The business plan was drawn with the intention of implementing it in Zimbabwe where I was born. But the politics did not make economic sense. The idea was to start a piggery. This would also entail producing the feed, the breeding and farming of pigs for meat and other value added products. The produce would be processed in an abattoir built by us and sold in retail outlets run by us. We would need involve the community by creating a ready market for the sale of their produce, initially to ourselves to produce feed and offer other items in our retail outlets. We would also eventually enable others in the community replicate our operations.
Thus creating an A to Z type of operation.
We then had a meeting Munya and I, on the way forward because time was passing by at ever faster rate. Keeping in mind this project had been sitting in the drawers for the last 7 years at least. The issue that came up (Munya) was that there was a potential market in China and it needed to be exploited. We had to look for an African country with great potential for China exports. Zambia and Tanzania came up. Tanzania came tops because of its close relationship with China and the port facilities at Dar es Salaam.
Cooperative feed mill in Vic just outside Barcelona
To beef up our confidence, a trip was organised for Spain to see how a village was dependent on pork production both for local and export. We visited Vic,
what an eye opener.
All we have been dreaming of was actually realised here. It also came out in the hospitality of the dear friends who hosted us. We wish to extend the same hospitality once settled.

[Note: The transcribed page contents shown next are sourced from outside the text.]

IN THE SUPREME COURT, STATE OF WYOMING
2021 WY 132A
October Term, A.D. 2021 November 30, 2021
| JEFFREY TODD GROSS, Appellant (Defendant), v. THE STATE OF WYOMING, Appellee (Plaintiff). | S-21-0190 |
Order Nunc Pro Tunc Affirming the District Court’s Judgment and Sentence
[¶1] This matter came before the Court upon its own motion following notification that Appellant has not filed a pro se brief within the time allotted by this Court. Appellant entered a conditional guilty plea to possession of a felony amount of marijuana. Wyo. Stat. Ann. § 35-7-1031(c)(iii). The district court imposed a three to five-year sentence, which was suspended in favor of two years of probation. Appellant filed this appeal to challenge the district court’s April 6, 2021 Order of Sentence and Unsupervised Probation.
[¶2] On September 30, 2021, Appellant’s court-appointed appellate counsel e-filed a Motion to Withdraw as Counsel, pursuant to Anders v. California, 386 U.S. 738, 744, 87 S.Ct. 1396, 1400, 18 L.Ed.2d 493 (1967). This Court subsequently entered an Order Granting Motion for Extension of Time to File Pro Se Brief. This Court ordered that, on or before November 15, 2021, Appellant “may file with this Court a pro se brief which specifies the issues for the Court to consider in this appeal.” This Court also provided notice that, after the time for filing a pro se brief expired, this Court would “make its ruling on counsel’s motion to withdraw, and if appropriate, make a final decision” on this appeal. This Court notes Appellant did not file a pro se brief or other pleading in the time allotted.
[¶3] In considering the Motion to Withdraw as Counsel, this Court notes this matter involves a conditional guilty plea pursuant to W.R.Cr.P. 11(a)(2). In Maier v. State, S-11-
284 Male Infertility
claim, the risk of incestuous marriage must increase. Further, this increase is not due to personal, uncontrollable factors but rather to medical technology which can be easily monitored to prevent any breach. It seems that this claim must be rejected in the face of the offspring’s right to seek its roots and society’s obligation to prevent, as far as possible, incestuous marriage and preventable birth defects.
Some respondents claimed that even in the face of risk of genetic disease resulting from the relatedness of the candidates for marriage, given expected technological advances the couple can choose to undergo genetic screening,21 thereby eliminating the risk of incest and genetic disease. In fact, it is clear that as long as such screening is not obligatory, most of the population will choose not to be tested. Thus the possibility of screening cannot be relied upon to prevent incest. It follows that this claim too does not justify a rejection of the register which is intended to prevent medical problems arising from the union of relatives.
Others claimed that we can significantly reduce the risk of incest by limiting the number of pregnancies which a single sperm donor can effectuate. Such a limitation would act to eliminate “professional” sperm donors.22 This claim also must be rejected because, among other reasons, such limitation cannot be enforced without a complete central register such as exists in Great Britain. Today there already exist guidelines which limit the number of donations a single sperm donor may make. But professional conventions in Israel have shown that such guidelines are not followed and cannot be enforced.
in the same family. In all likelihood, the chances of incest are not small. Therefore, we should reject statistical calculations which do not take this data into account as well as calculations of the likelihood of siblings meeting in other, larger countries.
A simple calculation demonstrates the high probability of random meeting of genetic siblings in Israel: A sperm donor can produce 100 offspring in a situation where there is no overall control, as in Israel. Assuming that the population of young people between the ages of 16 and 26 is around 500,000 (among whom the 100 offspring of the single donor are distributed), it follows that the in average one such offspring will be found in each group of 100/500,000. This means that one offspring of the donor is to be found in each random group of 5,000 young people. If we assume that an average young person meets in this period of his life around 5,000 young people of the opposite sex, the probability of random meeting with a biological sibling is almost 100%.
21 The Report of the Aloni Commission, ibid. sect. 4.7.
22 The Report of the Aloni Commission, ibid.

A spot to think in the gothic part of Barcelona
Our next trip was to Tanzania to see if it was feasible to carry out the project. We had to organise contacts that would help us with land. We knew there was an anti corruption drive by the new President Magufuli. We took this as an advantage, so on first contact our policy was first to spell out that no money was going to be exchanged. This proved to be a good strategy because you ended up with good business minded partners.
Before I go ahead of myself, I have to explain this, the Tanzanian law does not allow a foreigner to own land. All land is under the custodian of the President. He has a final say on all maters on land. You can still lease or go into partnership with locals. If you manage to buy land the TIC (investment centre) will be custodian, that is they will hold the lease papers for the period of company operations. The TIC also necessitates your immigration papers.

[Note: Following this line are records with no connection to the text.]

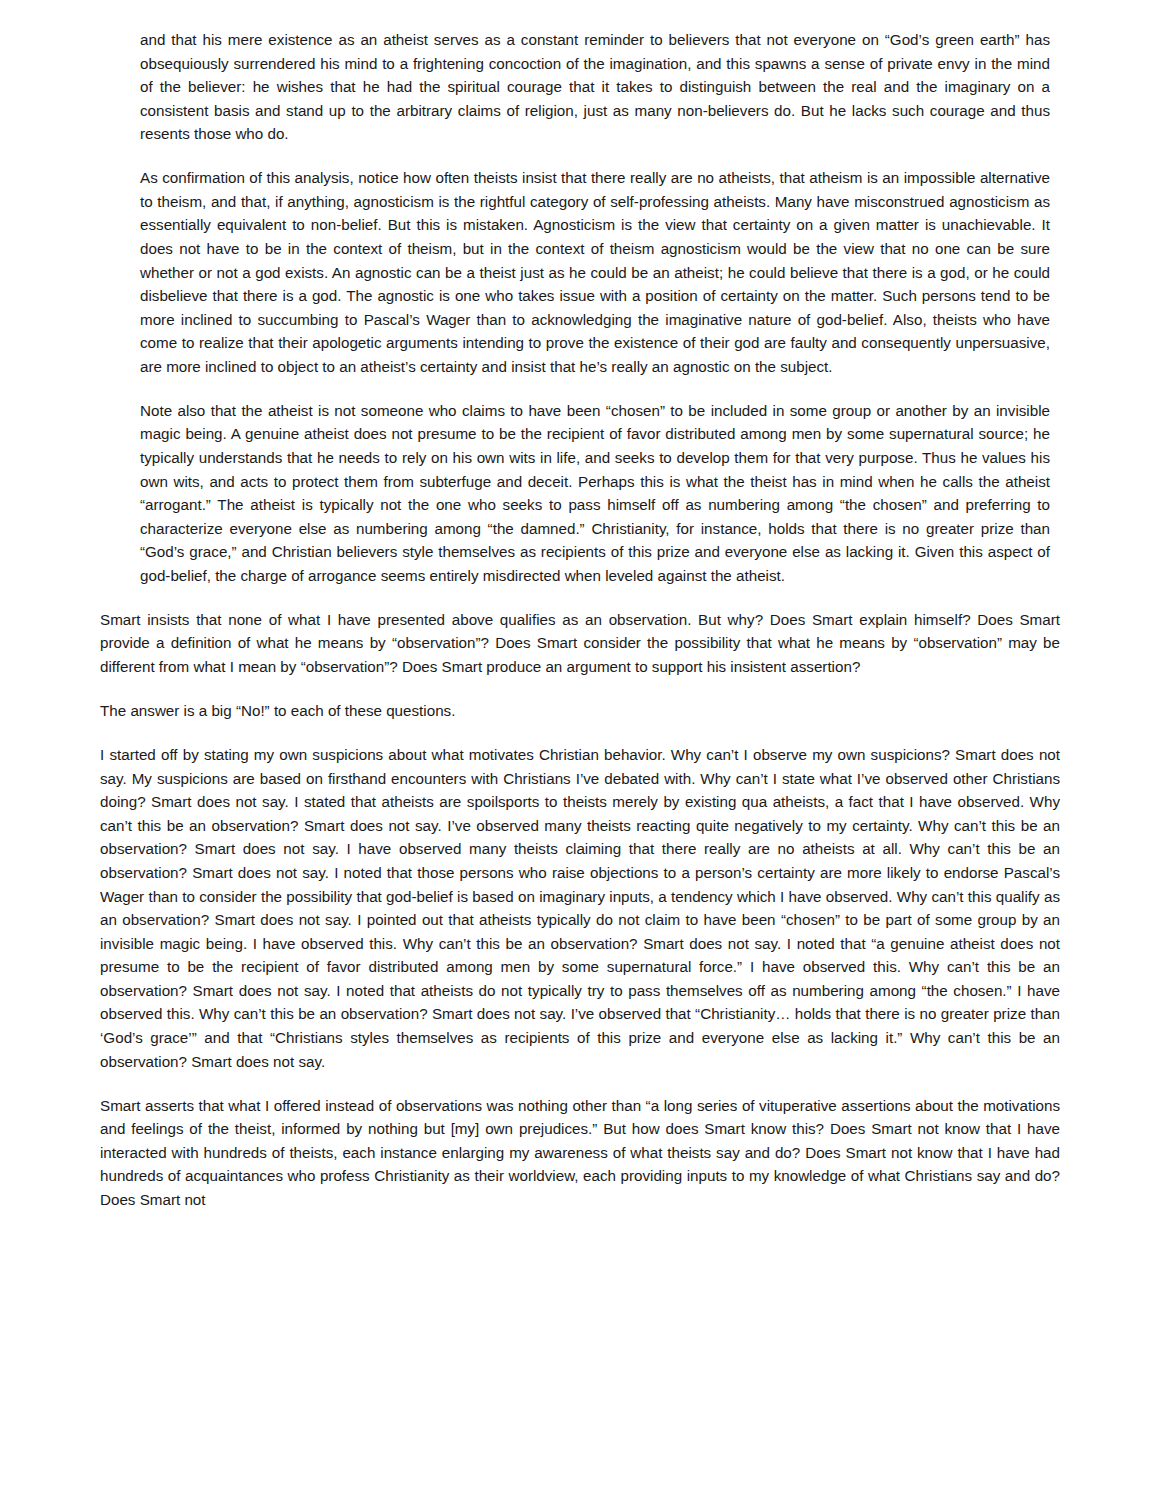and that his mere existence as an atheist serves as a constant reminder to believers that not everyone on “God’s green earth” has obsequiously surrendered his mind to a frightening concoction of the imagination, and this spawns a sense of private envy in the mind of the believer: he wishes that he had the spiritual courage that it takes to distinguish between the real and the imaginary on a consistent basis and stand up to the arbitrary claims of religion, just as many non-believers do. But he lacks such courage and thus resents those who do.
As confirmation of this analysis, notice how often theists insist that there really are no atheists, that atheism is an impossible alternative to theism, and that, if anything, agnosticism is the rightful category of self-professing atheists. Many have misconstrued agnosticism as essentially equivalent to non-belief. But this is mistaken. Agnosticism is the view that certainty on a given matter is unachievable. It does not have to be in the context of theism, but in the context of theism agnosticism would be the view that no one can be sure whether or not a god exists. An agnostic can be a theist just as he could be an atheist; he could believe that there is a god, or he could disbelieve that there is a god. The agnostic is one who takes issue with a position of certainty on the matter. Such persons tend to be more inclined to succumbing to Pascal’s Wager than to acknowledging the imaginative nature of god-belief. Also, theists who have come to realize that their apologetic arguments intending to prove the existence of their god are faulty and consequently unpersuasive, are more inclined to object to an atheist’s certainty and insist that he’s really an agnostic on the subject.
Note also that the atheist is not someone who claims to have been “chosen” to be included in some group or another by an invisible magic being. A genuine atheist does not presume to be the recipient of favor distributed among men by some supernatural source; he typically understands that he needs to rely on his own wits in life, and seeks to develop them for that very purpose. Thus he values his own wits, and acts to protect them from subterfuge and deceit. Perhaps this is what the theist has in mind when he calls the atheist “arrogant.” The atheist is typically not the one who seeks to pass himself off as numbering among “the chosen” and preferring to characterize everyone else as numbering among “the damned.” Christianity, for instance, holds that there is no greater prize than “God’s grace,” and Christian believers style themselves as recipients of this prize and everyone else as lacking it. Given this aspect of god-belief, the charge of arrogance seems entirely misdirected when leveled against the atheist.
Smart insists that none of what I have presented above qualifies as an observation. But why? Does Smart explain himself? Does Smart provide a definition of what he means by “observation”? Does Smart consider the possibility that what he means by “observation” may be different from what I mean by “observation”? Does Smart produce an argument to support his insistent assertion?
The answer is a big “No!” to each of these questions.
I started off by stating my own suspicions about what motivates Christian behavior. Why can’t I observe my own suspicions? Smart does not say. My suspicions are based on firsthand encounters with Christians I’ve debated with. Why can’t I state what I’ve observed other Christians doing? Smart does not say. I stated that atheists are spoilsports to theists merely by existing qua atheists, a fact that I have observed. Why can’t this be an observation? Smart does not say. I’ve observed many theists reacting quite negatively to my certainty. Why can’t this be an observation? Smart does not say. I have observed many theists claiming that there really are no atheists at all. Why can’t this be an observation? Smart does not say. I noted that those persons who raise objections to a person’s certainty are more likely to endorse Pascal’s Wager than to consider the possibility that god-belief is based on imaginary inputs, a tendency which I have observed. Why can’t this qualify as an observation? Smart does not say. I pointed out that atheists typically do not claim to have been “chosen” to be part of some group by an invisible magic being. I have observed this. Why can’t this be an observation? Smart does not say. I noted that “a genuine atheist does not presume to be the recipient of favor distributed among men by some supernatural force.” I have observed this. Why can’t this be an observation? Smart does not say. I noted that atheists do not typically try to pass themselves off as numbering among “the chosen.” I have observed this. Why can’t this be an observation? Smart does not say. I’ve observed that “Christianity… holds that there is no greater prize than ‘God’s grace’” and that “Christians styles themselves as recipients of this prize and everyone else as lacking it.” Why can’t this be an observation? Smart does not say.
Smart asserts that what I offered instead of observations was nothing other than “a long series of vituperative assertions about the motivations and feelings of the theist, informed by nothing but [my] own prejudices.” But how does Smart know this? Does Smart not know that I have interacted with hundreds of theists, each instance enlarging my awareness of what theists say and do? Does Smart not know that I have had hundreds of acquaintances who profess Christianity as their worldview, each providing inputs to my knowledge of what Christians say and do? Does Smart not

We had four different teams that were willing to go along with us. The process of identifying partners is not easy, neither is that of identifying the land. We were lucky enough to find a local business man, Edmund, who had a passion for farming. He new the local and village politics. Some land has multiple ownership and this can cause problems. Coming from outside, this is not obviously apparent.
Tread carefully and exercise patience.
All the 3 pieces of land we viewed proved not ideal or there were disputes. Some was very attractive, one had over 10 000 hectares, beat that.

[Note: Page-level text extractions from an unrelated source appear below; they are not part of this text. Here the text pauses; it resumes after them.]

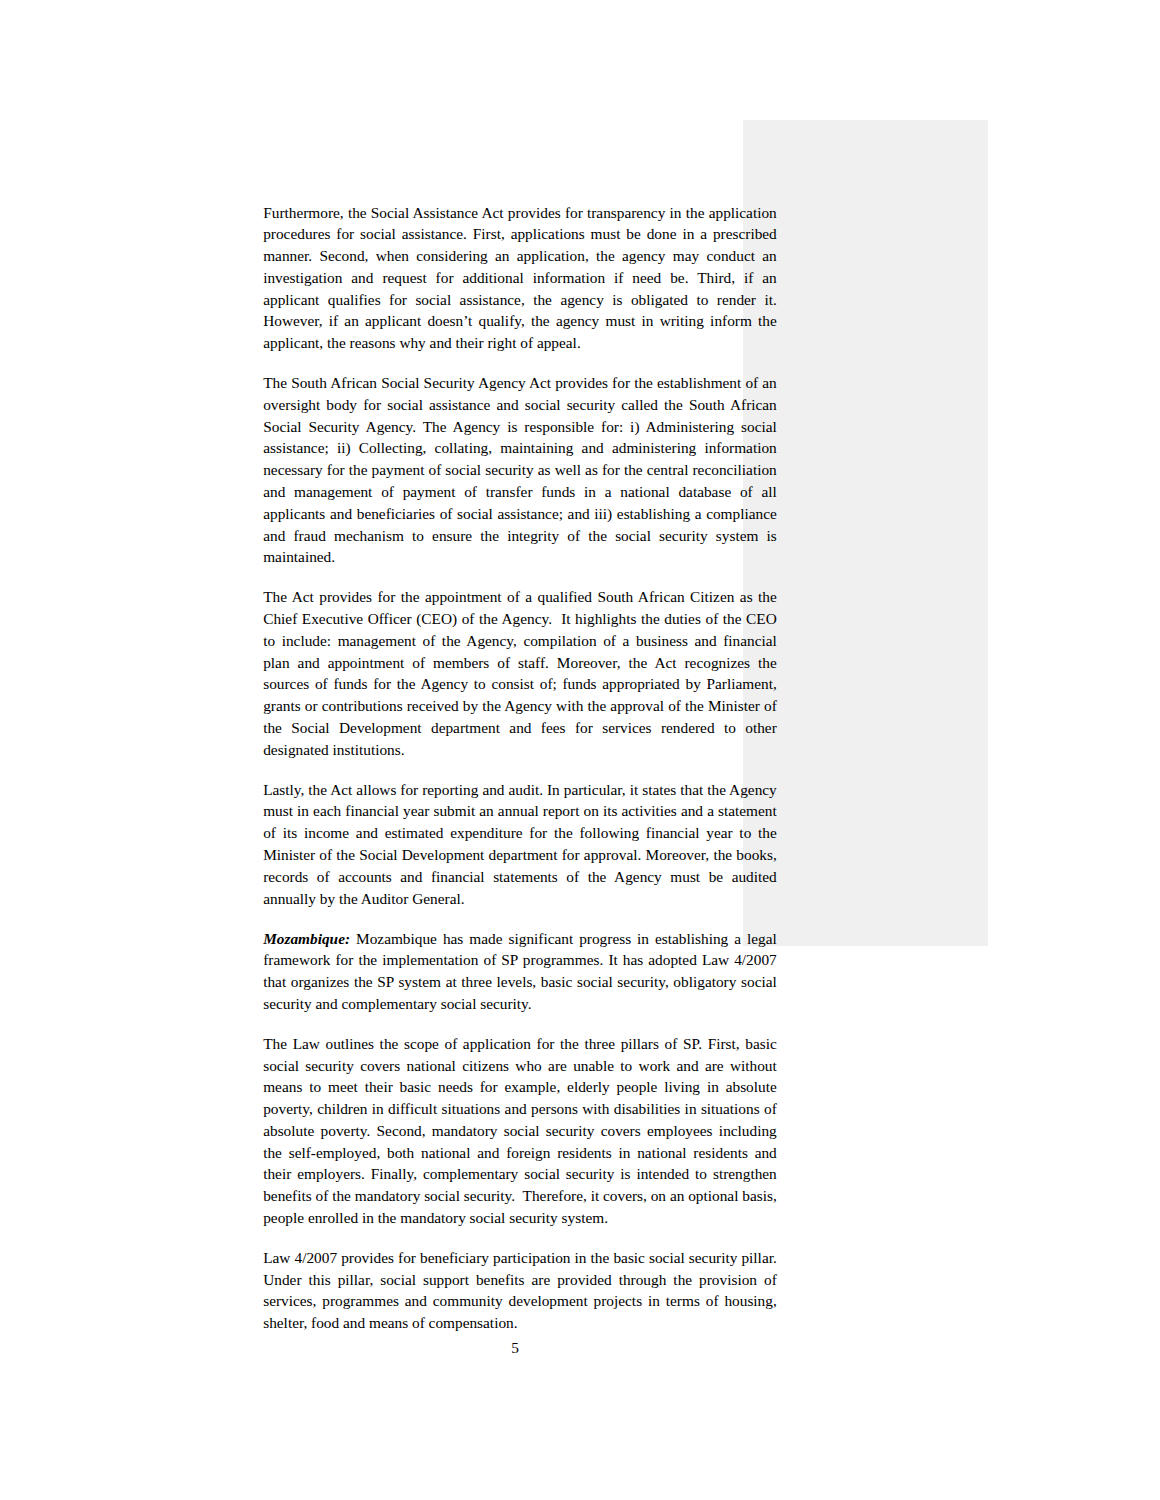Furthermore, the Social Assistance Act provides for transparency in the application procedures for social assistance. First, applications must be done in a prescribed manner. Second, when considering an application, the agency may conduct an investigation and request for additional information if need be. Third, if an applicant qualifies for social assistance, the agency is obligated to render it. However, if an applicant doesn’t qualify, the agency must in writing inform the applicant, the reasons why and their right of appeal.
The South African Social Security Agency Act provides for the establishment of an oversight body for social assistance and social security called the South African Social Security Agency. The Agency is responsible for: i) Administering social assistance; ii) Collecting, collating, maintaining and administering information necessary for the payment of social security as well as for the central reconciliation and management of payment of transfer funds in a national database of all applicants and beneficiaries of social assistance; and iii) establishing a compliance and fraud mechanism to ensure the integrity of the social security system is maintained.
The Act provides for the appointment of a qualified South African Citizen as the Chief Executive Officer (CEO) of the Agency. It highlights the duties of the CEO to include: management of the Agency, compilation of a business and financial plan and appointment of members of staff. Moreover, the Act recognizes the sources of funds for the Agency to consist of; funds appropriated by Parliament, grants or contributions received by the Agency with the approval of the Minister of the Social Development department and fees for services rendered to other designated institutions.
Lastly, the Act allows for reporting and audit. In particular, it states that the Agency must in each financial year submit an annual report on its activities and a statement of its income and estimated expenditure for the following financial year to the Minister of the Social Development department for approval. Moreover, the books, records of accounts and financial statements of the Agency must be audited annually by the Auditor General.
Mozambique: Mozambique has made significant progress in establishing a legal framework for the implementation of SP programmes. It has adopted Law 4/2007 that organizes the SP system at three levels, basic social security, obligatory social security and complementary social security.
The Law outlines the scope of application for the three pillars of SP. First, basic social security covers national citizens who are unable to work and are without means to meet their basic needs for example, elderly people living in absolute poverty, children in difficult situations and persons with disabilities in situations of absolute poverty. Second, mandatory social security covers employees including the self-employed, both national and foreign residents in national residents and their employers. Finally, complementary social security is intended to strengthen benefits of the mandatory social security. Therefore, it covers, on an optional basis, people enrolled in the mandatory social security system.
Law 4/2007 provides for beneficiary participation in the basic social security pillar. Under this pillar, social support benefits are provided through the provision of services, programmes and community development projects in terms of housing, shelter, food and means of compensation.
5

We now became a team of three, with Edmund joining us. We had already incorporated a U.K. Company which is the investment vehicle. We registered a Tanzania company, KUISHI na KUISHI. Edmund identified a farm in Kibaha, which is a modest 105 acres. We were excited and I boarded the first plane to Dar es Salaam . Munya had to stay behind to sort out all financial and equipment issues. I rushed in to do the planning and inspection of land layout.
And this is where we are.
We will go on this fabulous journey together. The opportunities we see around us is mind boggling. Tanzania is an interesting place right now.